The tiny hall was transformed in two hours, ready to be packed with the majority of the population of Dixie on Saturday night.
Tradition
Dixie is not a town, it's a locality, a community of mostly dairy farmers bound together by location and 5am starts, thrown around in unison by the ups and downs of milk prices, the quality and timing of the rains, the severity of the fires.
And the place they most love to gather is the Dixie Hall.
Daryl Crawford is in his 80s and went to school next to the Dixie Hall. The school is long-gone but the hall remains, and is cared for and cherished by the people of Dixie.
"The Dixie Hall is a very important place for the people of Dixie to get together," he says.
"The people of Dixie go there and you can't get them home. It's the heart of Dixie.
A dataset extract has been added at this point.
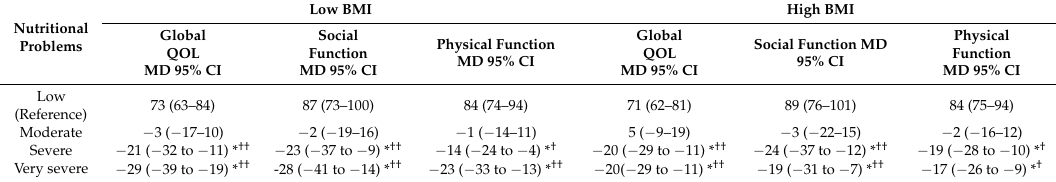
Table 2. Health related quality of life scores of patients who underwent surgery for oesophageal cancer comparing the reference exposure group to the other three exposure groups stratified by preoperative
"We've had weddings, funerals, we have casserole teas, summer BBQs.
"When we were younger there'd be kitchen teas. And dances around the district every week, there'd be sly grog in the car park."
These days Mr Crawford says the hall isn't used as often as when he was a young man but its importance is no less.
"Winter around here can be pretty rugged," he says.
"And there's nothing better to go down there when you think things can't get any worse and you talk to your neighbours and everybody comes home and feels better."
He understands the integral part that the hall plays in the well-being of the Dixie community, or any small community.
"There's nothing worse when you're driving along the roads and you see a disused hall and you think, that community's died."
"It's definitely the heart of the community, without that, there'd be no community, because where would people gather?" Mrs Crawford says.
It's obvious to an outsider that Daryl and Val Crawford can rest assured that the next generation is growing up with a love of the Dixie hall, mostly thanks to Santa.